WSVN -- Emil Abdalla: "The water has a calming effect."
The South Florida water is so calming, it inspired Emil to leave Philadelphia.
Emil Abdalla: "And I moved in to Harbor Islands for the beauty and safety of the community."
Not only did he get safety, this home on the water also brought him serenity.
Emil Abdalla: "It's very enjoyable to see the water at night and during the day as well and overall just enjoyable."
But of course he is on Help me Howard because the water is not always enjoyable.
Emil Abdalla: "Land back here seems to be falling slowly but surely into the canal."
Emil's property lines the canal, but, unlike most waterfront homes, a seawall does not protect his property from the creeping ocean and doesn't protect his constantly shrinking property.
Emil Abdalla: "In six years it seems like it's done approximately three feet."
Slowly, gently, during a storm, quickly and suddenly, the water erodes away the yard.
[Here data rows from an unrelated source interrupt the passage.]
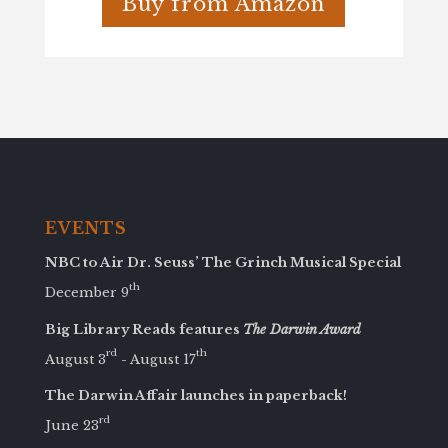
Buy from Amazon
EVENTS
NBC to Air Dr. Seuss’ The Grinch Musical Special
th
December 9
Big Library Reads features
The Darwin Award
rd
th
August 3
- August 17
The Darwin Affair launches in paperback!
rd
June 23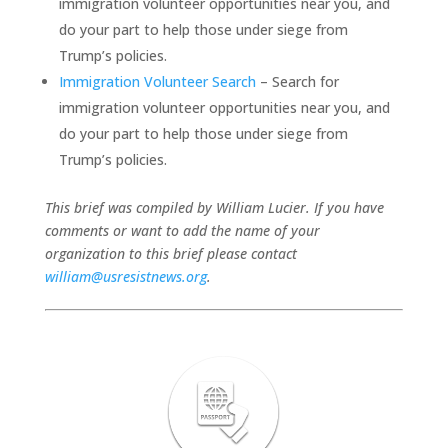
immigration volunteer opportunities near you, and
do your part to help those under siege from
Trump’s policies.
Immigration Volunteer Search
– Search for
immigration volunteer opportunities near you, and
do your part to help those under siege from
Trump’s policies.
This brief was compiled by William Lucier. If you have
comments or want to add the name of your
organization to this brief please contact
william@usresistnews.org
.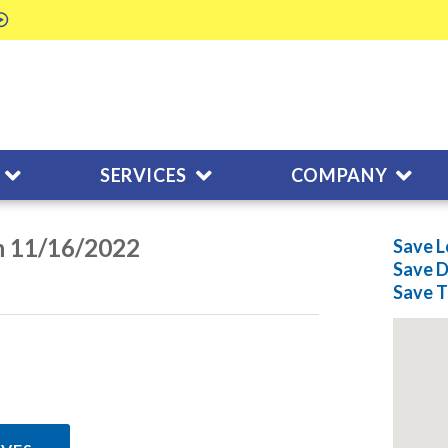
SERVICES
COMPANY
n 11/16/2022
Save L
Save
D
Save
T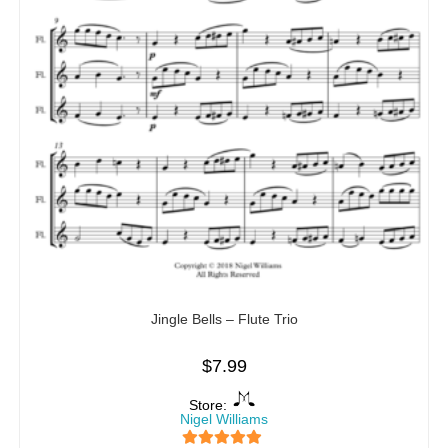
Jingle Bells – Flute Trio
$
7.99
Store:
Nigel Williams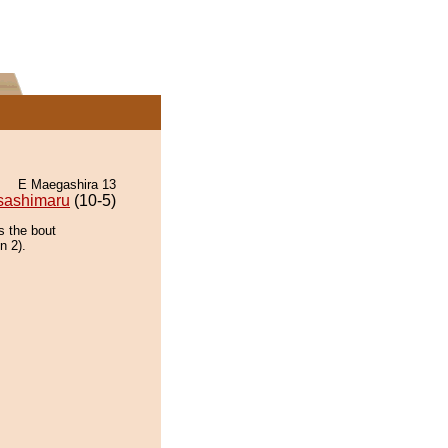
E Maegashira 13
sashimaru
(10-5)
s the bout
n 2).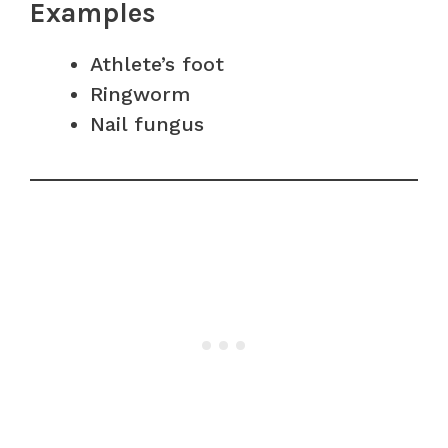
Examples
Athlete’s foot
Ringworm
Nail fungus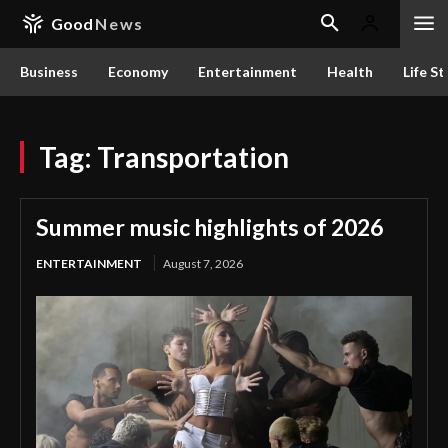
Good
News
Business
Economy
Entertainment
Health
Life St
Tag:
Transportation
Summer music highlights of 2026
ENTERTAINMENT
August 7, 2026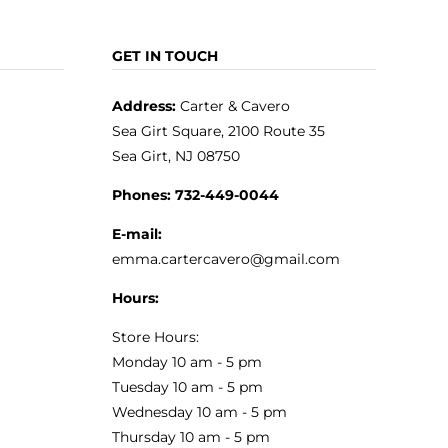
GET IN TOUCH
Address:
Carter & Cavero
Sea Girt Square, 2100 Route 35
Sea Girt, NJ 08750
Phones:
732-449-0044
E-mail:
emma.cartercavero@gmail.com
Hours:
Store Hours:
Monday 10 am - 5 pm
Tuesday 10 am - 5 pm
Wednesday 10 am - 5 pm
Thursday 10 am - 5 pm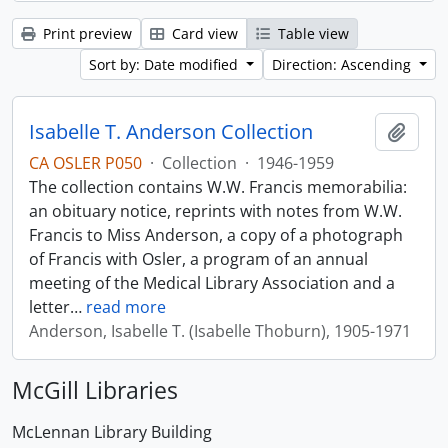
Print preview
Card view
Table view
Sort by: Date modified
Direction: Ascending
Isabelle T. Anderson Collection
Add t
CA OSLER P050
·
Collection
·
1946-1959
The collection contains W.W. Francis memorabilia:
an obituary notice, reprints with notes from W.W.
Francis to Miss Anderson, a copy of a photograph
of Francis with Osler, a program of an annual
meeting of the Medical Library Association and a
letter
…
read more
Anderson, Isabelle T. (Isabelle Thoburn), 1905-1971
McGill Libraries
McLennan Library Building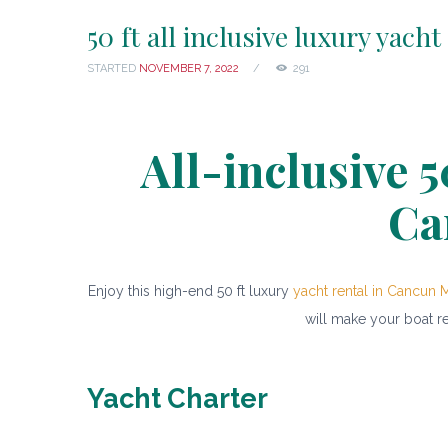
50 ft all inclusive luxury yacht
STARTED
NOVEMBER 7, 2022
291
All-inclusive 5
Ca
Enjoy this high-end 50 ft luxury
yacht rental in Cancun 
will make your boat r
Yacht Charter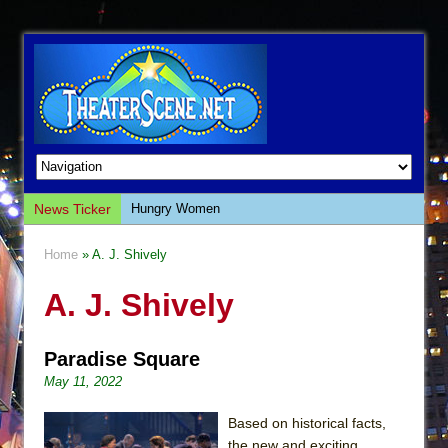
News Ticker
Hungry Women
Hershey Felder: The Piano and Me
Home
» A. J. Shively
The Saviors
A. J. Shively
Giulia: The Poison Queen of Palermo
The Whoopi Monologues
Paradise Square
This Lime Tree Bower
May 11, 2022
Così fan Tutte (Teatro Grattacielo)
The Tempest (Teatro Grattacielo)
Based on historical facts,
the new and exciting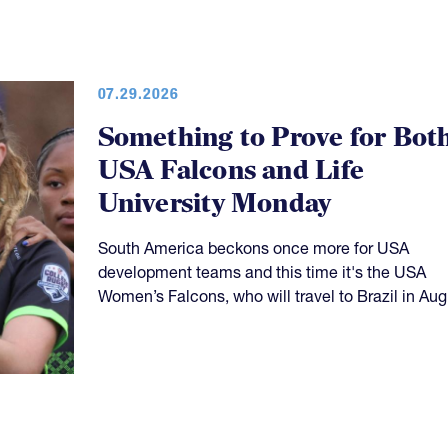
07.29.2026
Something to Prove for Bot
USA Falcons and Life
University Monday
South America beckons once more for USA
development teams and this time it's the USA
Women’s Falcons, who will travel to Brazil in Aug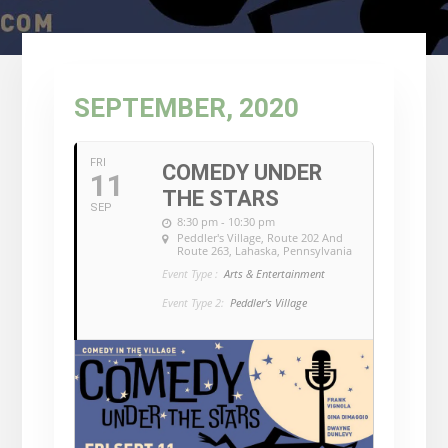
SEPTEMBER, 2020
FRI
COMEDY UNDER
11
THE STARS
SEP
8:30 pm - 10:30 pm
Peddler's Village
, Route 202 And
Route 263, Lahaska, Pennsylvania
Event Type :
Arts & Entertainment
Event Type 2:
Peddler's Village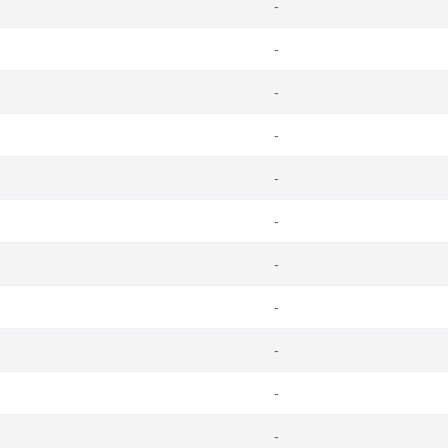
-
-
-
-
-
-
-
-
-
-
-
Fortunately, the 18 neighbors lining the canal have an expensive but simple solution.
Emil Abdalla: "We had requested that we be able to install a seawall at no cost to anyone else other than the people that wanted to improve their property."
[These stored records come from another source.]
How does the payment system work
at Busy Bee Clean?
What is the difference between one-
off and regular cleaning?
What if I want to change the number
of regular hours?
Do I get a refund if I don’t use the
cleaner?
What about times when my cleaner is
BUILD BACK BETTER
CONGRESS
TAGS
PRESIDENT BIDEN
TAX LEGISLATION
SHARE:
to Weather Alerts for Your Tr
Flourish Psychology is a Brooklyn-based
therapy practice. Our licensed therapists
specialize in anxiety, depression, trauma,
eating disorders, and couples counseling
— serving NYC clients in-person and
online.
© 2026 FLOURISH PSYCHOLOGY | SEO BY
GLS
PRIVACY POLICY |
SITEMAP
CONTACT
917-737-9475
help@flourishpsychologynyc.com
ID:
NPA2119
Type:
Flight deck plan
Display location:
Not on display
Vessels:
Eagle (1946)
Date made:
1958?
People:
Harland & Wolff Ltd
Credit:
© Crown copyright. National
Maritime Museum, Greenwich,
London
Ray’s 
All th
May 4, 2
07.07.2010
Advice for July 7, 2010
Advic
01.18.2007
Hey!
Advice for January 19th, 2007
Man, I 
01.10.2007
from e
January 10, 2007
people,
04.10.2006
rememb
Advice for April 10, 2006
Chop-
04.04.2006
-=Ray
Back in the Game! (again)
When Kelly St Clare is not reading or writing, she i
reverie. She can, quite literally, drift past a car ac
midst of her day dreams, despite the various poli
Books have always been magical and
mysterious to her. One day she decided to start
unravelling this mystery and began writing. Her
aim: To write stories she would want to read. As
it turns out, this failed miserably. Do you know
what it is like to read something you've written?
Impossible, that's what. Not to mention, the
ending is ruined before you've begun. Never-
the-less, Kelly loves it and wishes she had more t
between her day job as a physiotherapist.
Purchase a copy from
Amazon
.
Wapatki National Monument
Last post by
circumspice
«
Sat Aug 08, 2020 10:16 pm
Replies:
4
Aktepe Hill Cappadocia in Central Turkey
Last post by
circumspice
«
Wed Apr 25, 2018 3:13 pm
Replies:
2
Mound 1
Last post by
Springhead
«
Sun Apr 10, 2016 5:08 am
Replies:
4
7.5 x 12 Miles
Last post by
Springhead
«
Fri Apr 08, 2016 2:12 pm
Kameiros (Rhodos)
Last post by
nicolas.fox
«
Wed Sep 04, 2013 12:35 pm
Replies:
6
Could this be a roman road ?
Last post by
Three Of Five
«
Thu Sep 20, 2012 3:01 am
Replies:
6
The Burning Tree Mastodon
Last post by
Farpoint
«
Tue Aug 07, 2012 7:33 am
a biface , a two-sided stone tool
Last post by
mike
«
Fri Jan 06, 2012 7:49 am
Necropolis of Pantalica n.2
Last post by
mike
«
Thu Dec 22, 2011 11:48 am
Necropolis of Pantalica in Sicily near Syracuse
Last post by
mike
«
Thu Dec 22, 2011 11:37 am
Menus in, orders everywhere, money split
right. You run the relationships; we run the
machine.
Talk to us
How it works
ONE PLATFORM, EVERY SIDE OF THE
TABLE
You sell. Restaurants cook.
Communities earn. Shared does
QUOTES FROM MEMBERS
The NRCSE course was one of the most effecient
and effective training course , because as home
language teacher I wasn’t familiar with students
The seawall would protect the yard and neighborhood, so they asked their homeowner's association for approval to build seawalls and were told "nope."
Emil Abdalla: "Because neighbors are upset thinking that there is going to be boats out here and their home values are not going to go up like my home value would."
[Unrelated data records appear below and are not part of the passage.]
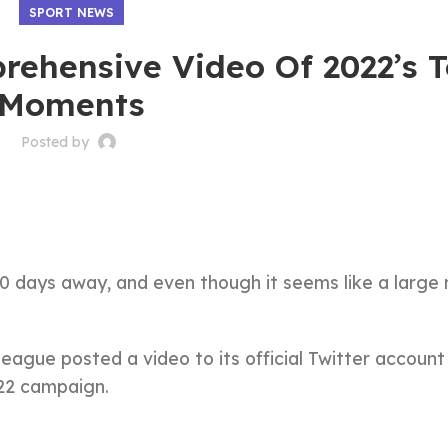
SPORT NEWS
rehensive Video Of 2022’s 
Moments
Posted by
00 days away, and even though it seems like a large
eague posted a video to its official Twitter account
022 campaign.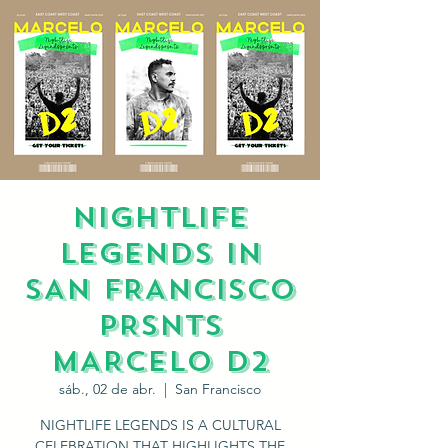
NIGHTLIFE
LEGENDS IN
SAN FRANCISCO
PRSNTS
MARCELO D2
sáb., 02 de abr.
  |  
San Francisco
NIGHTLIFE LEGENDS IS A CULTURAL
CELEBRATION THAT HIGHLIGHTS THE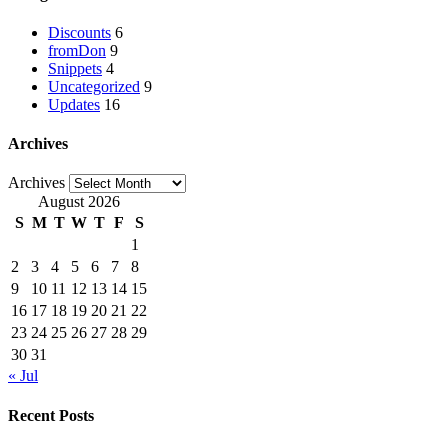
Discounts
6
fromDon
9
Snippets
4
Uncategorized
9
Updates
16
Archives
Archives
August 2026
S
M
T
W
T
F
S
1
2
3
4
5
6
7
8
9
10
11
12
13
14
15
16
17
18
19
20
21
22
23
24
25
26
27
28
29
30
31
« Jul
Recent Posts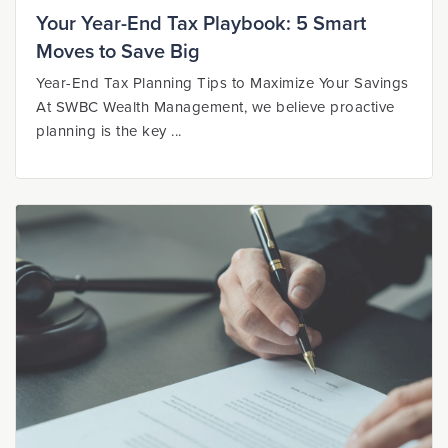
Your Year-End Tax Playbook: 5 Smart
Moves to Save Big
Year-End Tax Planning Tips to Maximize Your Savings
At SWBC Wealth Management, we believe proactive
planning is the key ...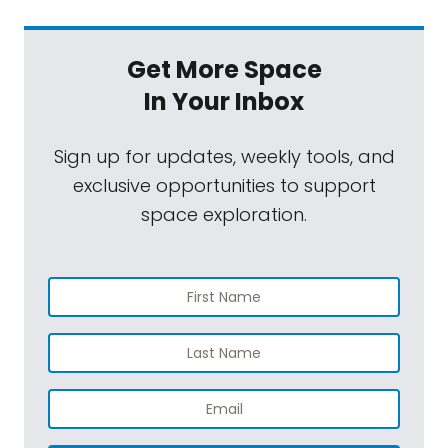
Get More Space
In Your Inbox
Sign up for updates, weekly tools, and
exclusive opportunities to support
space exploration.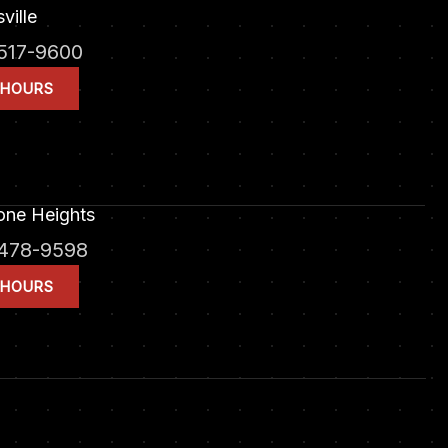
ville
517-9600
 HOURS
one Heights
478-9598
 HOURS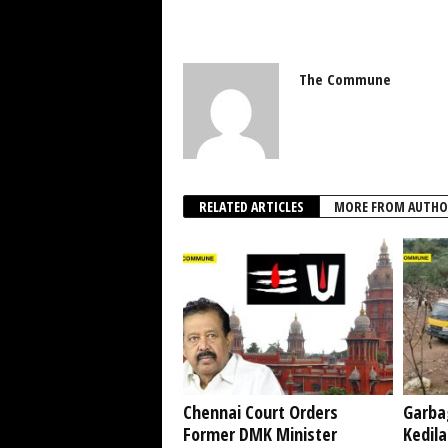
The Commune
RELATED ARTICLES
MORE FROM AUTHO
Chennai Court Orders
Garba
Former DMK Minister
Kedil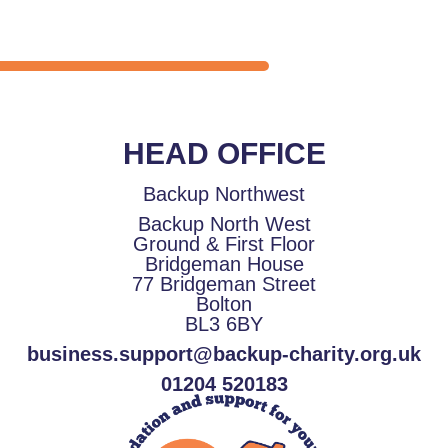
HEAD OFFICE
Backup Northwest
Backup North West
Ground & First Floor
Bridgeman House
77 Bridgeman Street
Bolton
BL3 6BY
business.support@backup-charity.org.uk
01204 520183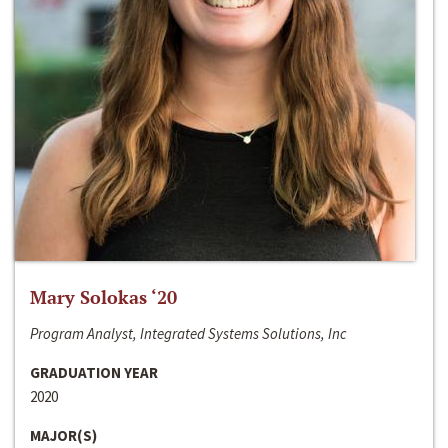
Mary Solokas ‘20
Program Analyst, Integrated Systems Solutions, Inc
GRADUATION YEAR
2020
MAJOR(S)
The waterfront homeowners aren't eager to spend tens of thousands of dollars to build seawalls, but they believe they have to do it to protect their property. However, without association approval, they can't do it.
Emil Abdalla: "It's frustrating because it seems that I'm a tax-paying person on property, and I can't protect the property that I'm paying taxes on, so it's just washing into the water."
Further frustrating Emil, the association that is rejecting his seawall is responsible for protecting his property from the erosion and is not.
Emil Abdalla: "And they are supposed to maintain these alleged shorelines that do not have seawalls and things, and, although they have gotten their own survey, they claim nothing has changed."
Not believing an association can block a homeowner from protecting his own property, Emil then turned to Help Me Howard.
Howard Finkelstein: "Believe it or not, legally, they can block you from building a seawall, but they cannot block you from protecting your property, and, according to the association by laws, they do have to provide some protection for the shoreline. In this case, that means they have to pay to haul in dirt to replace the dirt that washes away."
Emil sent a letter asking the association for fill to be added to maintain his shoreline. In a letter they didn't respond to the request for dirt but did say, in principle, they agree with Emil that they would like to see changes to reduce or eliminate the restrictions on the shoreline, but that would require getting the association by laws revised.
Emil says right now the majority of members are opposed to allowing a seawall, but Howard says there may be a way to change that.
Howard Finkelstein: "All the homeowners in the association have to pay for the fill dirt. If you do it every couple of years that can get expensive, the cheaper thing to do is to allow the homeowners that live on the water to pay to build seawalls themselves. Taking money out of peoples's pockets who don't live on the water may get a few people to change their vote."
Emil Abdalla: "Without doing much here, where the grass is not running over here, if you just step on it, it easily breaks away. You can find crevasses and things that it just slowly and surely over time rushes away, and that's land that will never come back."
Patrick Fraser: "To get a seawall, Emil needs the approval of two-thirds of his neighbors. In some associations it only requires a simple majority. Pay attention to these types of association issues, a change could take away something you like and it can cost you money, or, in Emil's case, a change to the by laws could save homeowners some money."